Given the tool's high complexity (8 parameters, no annotations, no output schema), the description is incomplete. It covers the basic purpose and prerequisite but lacks details on return values (only mentions 'returns result' vaguely), error cases, or advanced usage scenarios. With no annotations or output schema, more context is needed to fully guide an agent, making it minimally viable but with gaps.

Complex tools with many parameters or behaviors need more documentation. Simple tools need less. This dimension scales expectations accordingly.

Parameters3/5

Does the description clarify parameter syntax, constraints, interactions, or defaults beyond what the schema provides?

Schema description coverage is 100%, so the schema already documents all 8 parameters thoroughly. The description adds minimal value beyond the schema, only implying that 'filter' should contain a method schema from 'reflection-method-find'. It doesn't explain parameter interactions or provide examples beyond what's in the schema descriptions. Baseline 3 is appropriate when the schema does the heavy lifting.
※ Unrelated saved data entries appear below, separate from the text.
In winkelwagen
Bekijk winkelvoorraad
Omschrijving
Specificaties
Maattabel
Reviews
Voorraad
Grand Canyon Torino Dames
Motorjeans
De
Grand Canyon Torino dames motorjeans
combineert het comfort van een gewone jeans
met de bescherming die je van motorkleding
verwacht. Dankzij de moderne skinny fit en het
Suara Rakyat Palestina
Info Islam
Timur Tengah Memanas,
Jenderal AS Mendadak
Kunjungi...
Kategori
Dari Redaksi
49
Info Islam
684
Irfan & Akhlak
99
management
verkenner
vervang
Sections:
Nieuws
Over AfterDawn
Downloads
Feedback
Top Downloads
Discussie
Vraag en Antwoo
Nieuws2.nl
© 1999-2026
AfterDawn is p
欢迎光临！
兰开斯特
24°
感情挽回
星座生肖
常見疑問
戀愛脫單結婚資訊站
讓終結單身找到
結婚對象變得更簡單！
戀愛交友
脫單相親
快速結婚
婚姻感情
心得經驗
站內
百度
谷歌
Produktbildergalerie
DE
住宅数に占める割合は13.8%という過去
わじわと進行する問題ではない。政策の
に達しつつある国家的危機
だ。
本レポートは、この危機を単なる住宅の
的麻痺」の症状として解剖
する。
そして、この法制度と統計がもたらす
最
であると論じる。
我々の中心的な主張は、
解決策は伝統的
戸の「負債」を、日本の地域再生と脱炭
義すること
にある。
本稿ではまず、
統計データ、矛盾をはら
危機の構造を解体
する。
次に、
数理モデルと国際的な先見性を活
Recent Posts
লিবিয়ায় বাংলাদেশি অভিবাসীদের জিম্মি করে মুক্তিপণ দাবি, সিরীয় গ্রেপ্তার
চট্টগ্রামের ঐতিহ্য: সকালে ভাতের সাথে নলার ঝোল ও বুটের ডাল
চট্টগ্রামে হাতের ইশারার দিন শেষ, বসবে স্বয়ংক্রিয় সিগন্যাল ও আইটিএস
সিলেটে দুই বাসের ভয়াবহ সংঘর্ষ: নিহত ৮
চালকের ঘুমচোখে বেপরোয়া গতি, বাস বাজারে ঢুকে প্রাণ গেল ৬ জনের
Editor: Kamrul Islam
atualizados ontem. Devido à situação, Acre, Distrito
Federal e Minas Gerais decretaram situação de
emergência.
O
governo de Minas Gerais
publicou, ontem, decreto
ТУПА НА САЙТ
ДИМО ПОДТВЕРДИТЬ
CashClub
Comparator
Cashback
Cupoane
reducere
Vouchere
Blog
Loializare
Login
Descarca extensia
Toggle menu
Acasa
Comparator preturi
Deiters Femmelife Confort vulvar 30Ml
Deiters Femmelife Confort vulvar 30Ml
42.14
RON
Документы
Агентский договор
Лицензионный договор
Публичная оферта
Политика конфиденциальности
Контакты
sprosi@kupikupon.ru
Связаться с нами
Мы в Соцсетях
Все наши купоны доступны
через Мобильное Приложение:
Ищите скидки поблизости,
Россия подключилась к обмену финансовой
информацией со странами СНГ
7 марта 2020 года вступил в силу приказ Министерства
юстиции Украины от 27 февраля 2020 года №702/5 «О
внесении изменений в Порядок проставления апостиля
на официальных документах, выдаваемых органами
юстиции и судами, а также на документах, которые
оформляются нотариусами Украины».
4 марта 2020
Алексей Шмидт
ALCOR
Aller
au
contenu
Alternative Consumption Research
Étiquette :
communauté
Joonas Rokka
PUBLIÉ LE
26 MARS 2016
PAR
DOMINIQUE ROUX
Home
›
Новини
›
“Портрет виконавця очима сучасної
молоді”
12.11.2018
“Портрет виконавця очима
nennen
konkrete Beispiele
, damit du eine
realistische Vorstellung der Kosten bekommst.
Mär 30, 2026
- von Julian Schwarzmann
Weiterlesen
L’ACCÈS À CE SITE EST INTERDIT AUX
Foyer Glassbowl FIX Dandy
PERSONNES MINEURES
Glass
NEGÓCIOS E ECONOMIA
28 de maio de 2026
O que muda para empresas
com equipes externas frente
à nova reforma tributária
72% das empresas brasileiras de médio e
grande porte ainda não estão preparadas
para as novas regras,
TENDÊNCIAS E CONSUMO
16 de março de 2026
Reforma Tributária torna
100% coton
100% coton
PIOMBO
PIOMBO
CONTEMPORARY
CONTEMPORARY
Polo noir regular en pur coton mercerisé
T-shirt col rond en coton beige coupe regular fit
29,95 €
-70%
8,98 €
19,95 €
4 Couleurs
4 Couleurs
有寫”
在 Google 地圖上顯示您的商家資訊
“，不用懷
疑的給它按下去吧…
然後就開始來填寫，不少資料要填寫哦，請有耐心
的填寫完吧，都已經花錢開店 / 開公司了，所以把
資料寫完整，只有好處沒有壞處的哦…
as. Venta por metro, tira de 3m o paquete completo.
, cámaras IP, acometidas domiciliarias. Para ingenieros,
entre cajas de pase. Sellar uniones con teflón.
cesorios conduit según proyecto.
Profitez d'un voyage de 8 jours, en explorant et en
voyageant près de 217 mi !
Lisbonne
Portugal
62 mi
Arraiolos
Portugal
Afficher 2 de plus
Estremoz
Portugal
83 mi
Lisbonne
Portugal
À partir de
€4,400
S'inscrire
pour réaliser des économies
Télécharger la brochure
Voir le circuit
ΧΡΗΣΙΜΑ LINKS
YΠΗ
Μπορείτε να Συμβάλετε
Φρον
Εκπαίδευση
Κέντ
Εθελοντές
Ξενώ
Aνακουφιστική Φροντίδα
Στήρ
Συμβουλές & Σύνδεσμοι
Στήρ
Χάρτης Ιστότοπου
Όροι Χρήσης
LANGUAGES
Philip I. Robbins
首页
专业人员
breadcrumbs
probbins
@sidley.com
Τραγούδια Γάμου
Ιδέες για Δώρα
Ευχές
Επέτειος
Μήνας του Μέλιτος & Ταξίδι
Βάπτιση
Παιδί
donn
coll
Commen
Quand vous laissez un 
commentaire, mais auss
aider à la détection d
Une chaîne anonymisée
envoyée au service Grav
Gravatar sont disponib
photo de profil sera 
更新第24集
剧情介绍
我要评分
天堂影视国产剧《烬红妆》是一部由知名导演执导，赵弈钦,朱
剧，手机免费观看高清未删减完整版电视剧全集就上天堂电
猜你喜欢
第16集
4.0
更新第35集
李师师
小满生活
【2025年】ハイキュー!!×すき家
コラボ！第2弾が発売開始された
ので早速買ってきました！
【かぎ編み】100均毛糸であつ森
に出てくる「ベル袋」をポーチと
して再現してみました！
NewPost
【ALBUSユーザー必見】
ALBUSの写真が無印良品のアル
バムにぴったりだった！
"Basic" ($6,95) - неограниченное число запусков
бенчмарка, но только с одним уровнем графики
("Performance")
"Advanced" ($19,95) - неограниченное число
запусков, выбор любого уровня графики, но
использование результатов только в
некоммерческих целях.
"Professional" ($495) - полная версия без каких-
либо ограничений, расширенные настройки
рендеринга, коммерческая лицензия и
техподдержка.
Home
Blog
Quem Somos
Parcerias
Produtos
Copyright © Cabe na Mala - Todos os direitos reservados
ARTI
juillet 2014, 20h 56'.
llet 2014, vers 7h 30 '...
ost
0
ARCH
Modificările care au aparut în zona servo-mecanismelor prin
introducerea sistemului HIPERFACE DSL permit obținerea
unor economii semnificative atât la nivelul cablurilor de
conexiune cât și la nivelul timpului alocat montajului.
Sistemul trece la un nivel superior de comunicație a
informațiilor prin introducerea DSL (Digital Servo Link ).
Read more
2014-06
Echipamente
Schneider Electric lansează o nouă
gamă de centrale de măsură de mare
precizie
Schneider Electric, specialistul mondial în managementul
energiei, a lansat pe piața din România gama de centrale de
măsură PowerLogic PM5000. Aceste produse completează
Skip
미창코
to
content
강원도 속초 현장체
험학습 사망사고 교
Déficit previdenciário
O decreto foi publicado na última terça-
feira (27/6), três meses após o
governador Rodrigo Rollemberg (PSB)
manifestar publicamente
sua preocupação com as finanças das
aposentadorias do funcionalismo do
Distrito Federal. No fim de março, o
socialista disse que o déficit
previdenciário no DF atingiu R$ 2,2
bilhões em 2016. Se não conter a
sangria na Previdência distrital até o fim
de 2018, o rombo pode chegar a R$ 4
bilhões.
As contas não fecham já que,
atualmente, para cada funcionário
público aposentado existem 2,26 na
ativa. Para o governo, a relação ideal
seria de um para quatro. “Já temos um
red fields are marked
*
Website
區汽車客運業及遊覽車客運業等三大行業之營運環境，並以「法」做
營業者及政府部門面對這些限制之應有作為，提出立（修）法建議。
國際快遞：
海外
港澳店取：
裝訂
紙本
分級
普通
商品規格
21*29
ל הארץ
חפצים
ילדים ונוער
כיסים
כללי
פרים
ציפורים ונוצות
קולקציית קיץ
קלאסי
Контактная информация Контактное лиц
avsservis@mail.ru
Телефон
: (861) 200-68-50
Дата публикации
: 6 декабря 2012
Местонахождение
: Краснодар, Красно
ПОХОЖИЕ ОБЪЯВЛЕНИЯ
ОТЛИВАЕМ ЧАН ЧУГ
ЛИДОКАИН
Input schemas describe structure but not intent. Descriptions should explain non-obvious parameter relationships and valid value ranges.

Purpose4/5

Does the description clearly state what the tool does and how it differs from similar tools?

The description clearly states the tool's purpose: 'Call C# method. Any method could be called, even private methods.' It specifies the verb ('Call') and resource ('C# method'), and distinguishes it from sibling 'reflection-method-find' by mentioning it requires a method schema from that tool. However, it doesn't explicitly differentiate from other non-reflection tools, keeping it at 4 instead of 5.

Agents choose between tools based on descriptions. A clear purpose with a specific verb and resource helps agents select the right tool.

Usage Guidelines4/5

Does the description explain when to use this tool, when not to, or what alternatives exist?

The description provides clear context for when to use this tool: 'Use reflection-method-find to find available method before using it.' This gives explicit guidance on prerequisites. However, it lacks explicit exclusions or alternatives beyond the sibling tool, such as when not to use it or comparisons to other method-calling tools if they existed.

Agents often have multiple tools that could apply. Explicit usage guidance like "use X instead of Y when Z" prevents misuse.